▶ **Exercise goal**
Read the lines of the data below and retrieve those with "Installation".

Before-and-after change records:
::::
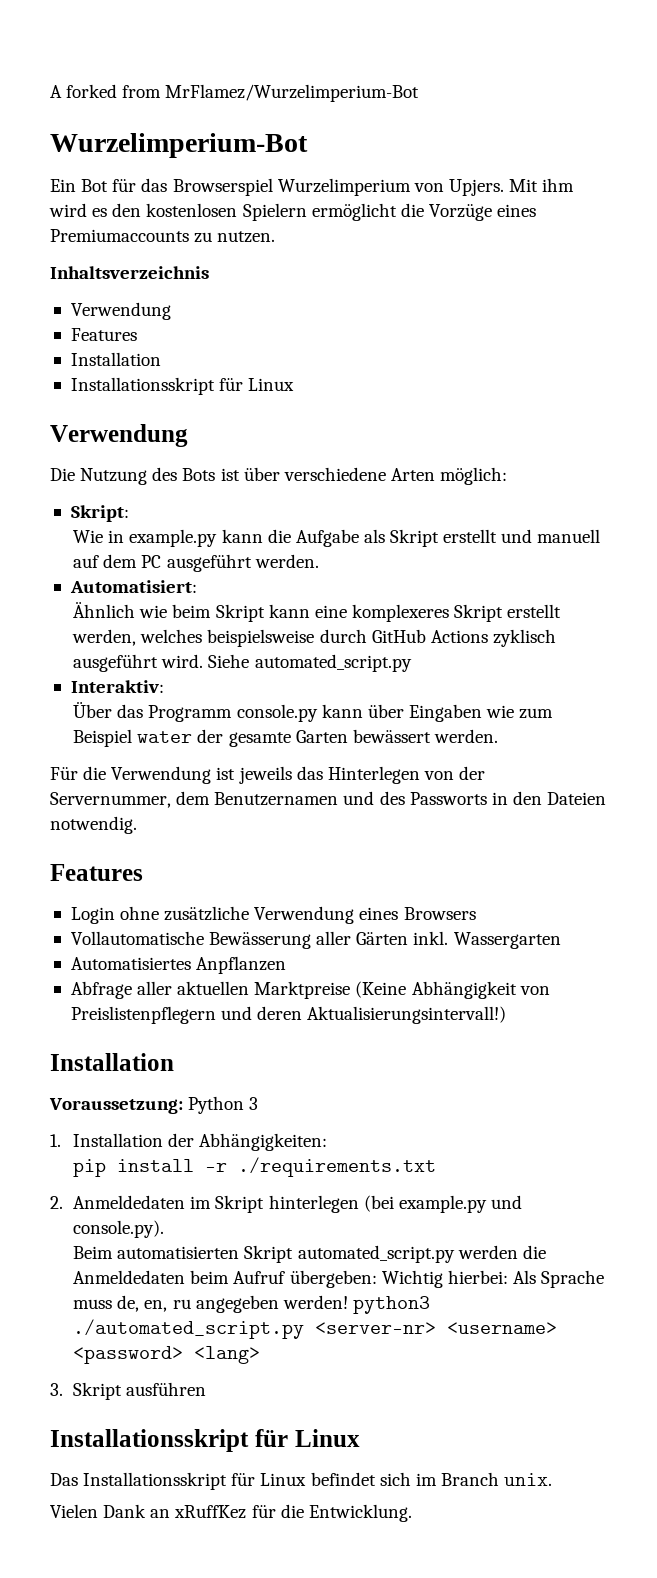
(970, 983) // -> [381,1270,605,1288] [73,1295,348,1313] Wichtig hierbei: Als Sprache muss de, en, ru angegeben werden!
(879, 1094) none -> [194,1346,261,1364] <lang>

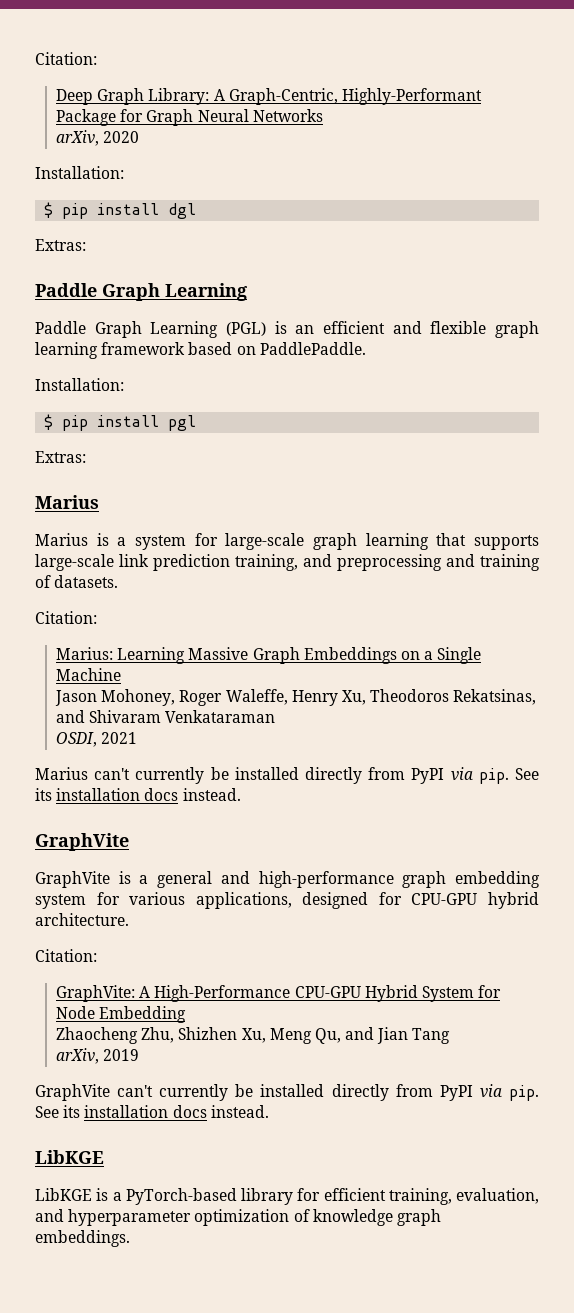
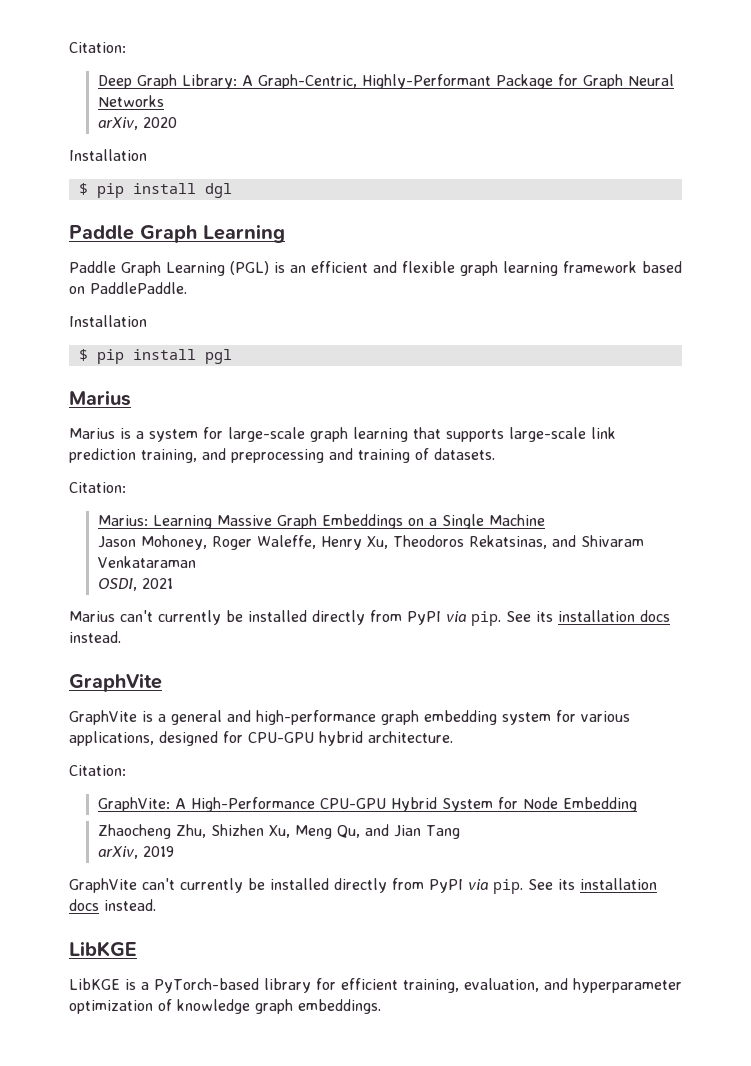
[35,166,124,179] Installation: -> [69,149,147,161] Installation
[35,239,86,251] // Extras: -> (232, 190) none
[35,378,124,391] Installation: -> [69,315,147,327] Installation
[35,451,86,463] // Extras: -> (232, 356) none

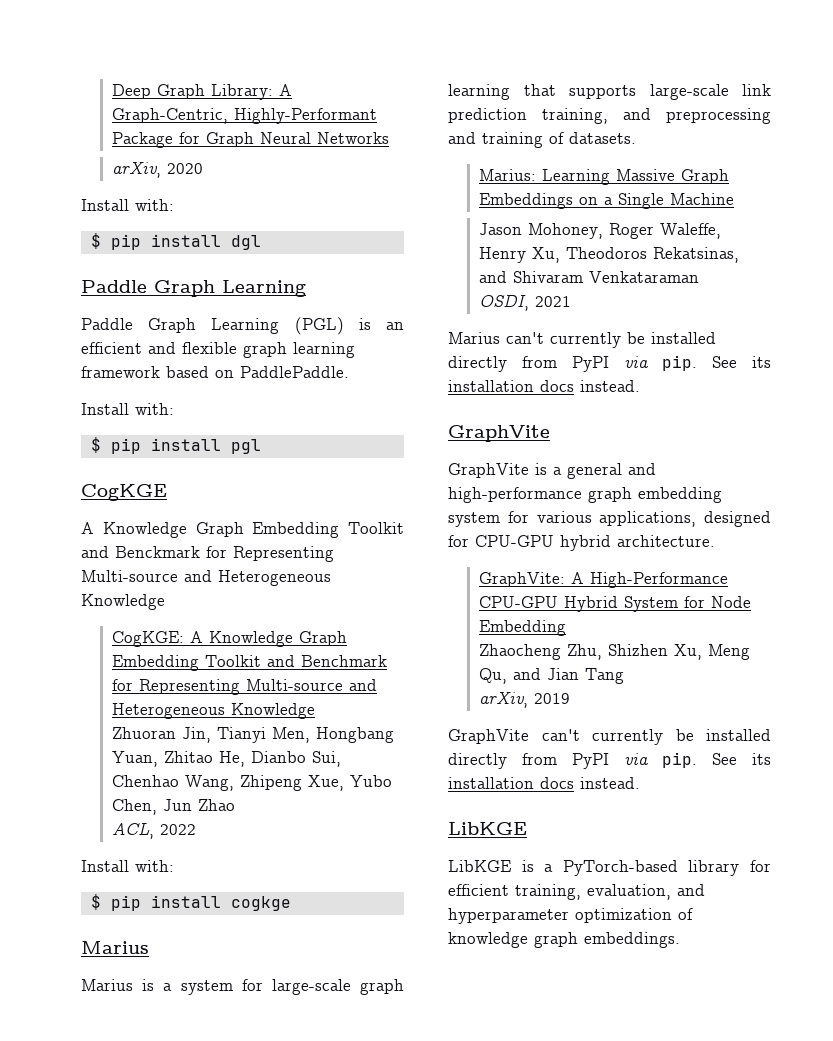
[69,42,126,53] Citation: // -> (111, 91) none
[69,149,147,161] Installation -> [81,199,174,211] Install with:
[69,315,147,327] Installation -> [81,403,174,415] Install with:
(232, 356) none -> [81,484,167,501] [81,522,404,538] [81,546,334,562] [81,570,331,586] [81,594,165,610] [111,631,347,647] [111,655,387,671] [111,679,377,695] [111,703,315,719] [111,727,394,743] [111,751,341,767] [111,775,392,791] [111,799,235,815] [111,822,196,839] [81,860,174,872] [90,894,291,911] // CogKGE // A Knowledge Graph Embedding Toolkit and Benckmark for Representing Multi-source and Heterogeneous Knowledge // CogKGE: A Knowledge Graph Embedding Toolkit and Benchmark for Representing Multi-source and Heterogeneous Knowledge // Zhuoran Jin, Tianyi Men, Hongbang Yuan, Zhitao He, Dianbo Sui, Chenhao Wang, Zhipeng Xue, Yubo Chen, Jun Zhao // ACL, 2022 // Install with: // $ pip install cogkge
[69,482,126,493] // Citation: -> (636, 138) none
[69,765,126,776] // Citation: -> (715, 541) none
::::
▶ **Reply**
[35,166,124,179] Installation: -> [69,149,147,161] Installation
[35,378,124,391] Installation: -> [69,315,147,327] Installation
[69,149,147,161] Installation -> [81,199,174,211] Install with:
[69,315,147,327] Installation -> [81,403,174,415] Install with:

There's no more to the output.